Por domingo 19 de mayo de 2013 Sin Comentarios

Por Faustino López Osuna*

El-MususueloEn medicina, tétano o tétanos, del griego: rigidez, dice el diccionario, es contracción prolongada de un músculo. Curiosamente, como si fuera cosa buena, se clasifica en imperfecto cuando no hay convulsiones o espasmos y perfecto cuando los hay. Y agrega que es enfermedad infecciosa grave, caracterizada por contracciones dolorosas en todos los músculos del cuerpo. Su agente es un bacilo anaerobio (ser microscópico que no necesita del oxígeno del aire para vivir) que se introduce en una herida que ha entrado en contacto con tierra del suelo, hierro oxidado o madera vieja. El tétanos produce toxinas que irritan y excitan los centros nerviosos, y causan la muerte por asfixia. Concluyendo que el único tratamiento eficaz de la enfermedad es preventivo (seroterapia: trato con sueros, y vacunación).

Todo lo anterior viene a colación, porque en nuestros pueblos viejos, como Aguacaliente, que fue fundado a principios de 1700, todavía se utiliza la palabra mususuelo, cuando los recién nacidos mueren por tétanos, comúnmente contraído por utilizar, las comadronas, tijeras mal desinfectadas al cortar el cordón umbilical en el momento del alumbramiento. Pero dicha palabra no existe en el diccionario. Tampoco con zeta, como muzusuelo. Y, aunque ésta suena a musgo y suelo, la otra pareciera que viniera de una relación de moho y suelo o mohosuelo, toda vez que moho, de la familia de los hongos, se cría en la superficie de ciertos cuerpos orgánicos y produce su descomposición. Se dijera que el término viene desde el origen de los tiempos y forma parte de otros tantos que designan síntomas poco estudiados por la ciencia moderna, como el “empacho” o la “caída de la mollera”, que es la parte superior de la cabeza o cráneo, cuya utilización por la gente sencilla provoca sonrisas indulgentes en los médicos, al momento de su consulta.

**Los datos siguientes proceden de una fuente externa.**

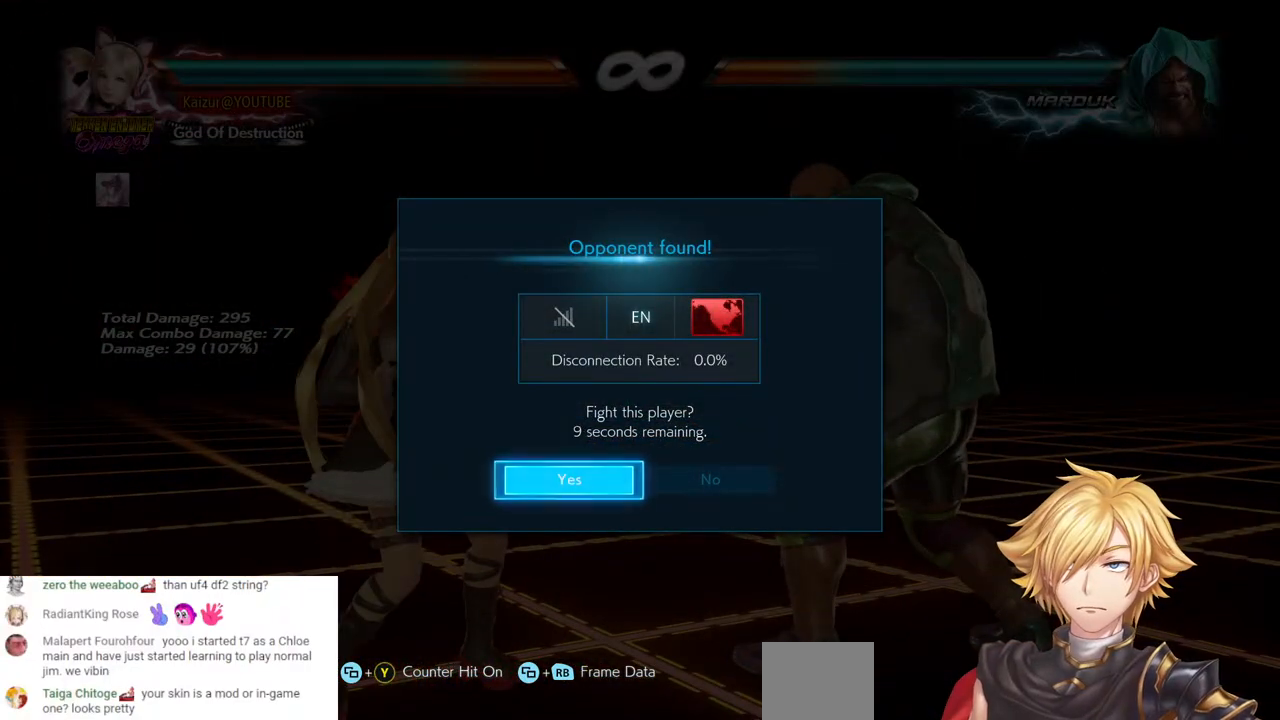
{"dt_ms": 500, "buttons": [], "left_stick": "center", "right_stick": "center", "events": [[50, "CROSS", "up"], [167, "CROSS", "down"], [317, "CROSS", "up"]]}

El caso es que mis padres perdieron una niña recién nacida debido al mususuelo. Hubiera sido la quinta de los hermanos, después de Florencio. Yo andaba cumpliendo cinco años de edad. Recuerdo que era de noche y, de pronto, mi madre, alarmada y triste, le dijo a mi padre que la niña no quería el pecho, con su pequeñita mandíbula endurecida ya, síntoma inequívoco del terrible mal. Una buena comadre solidaria que la asistía, doña Chayo, esposa de Cuco, se prestó para ir a avisar y traer a Luis Ortega, que trabajaba en la botica de don Perfecto, su padre, para que la inyectara. Mi padre me ordenó que la acompañara. Pese a que en ese tiempo aún no había alumbrado público en el pueblo, salimos disparados, corriendo sin parar, hasta el otro barrio, cruzando las tinieblas de la media noche.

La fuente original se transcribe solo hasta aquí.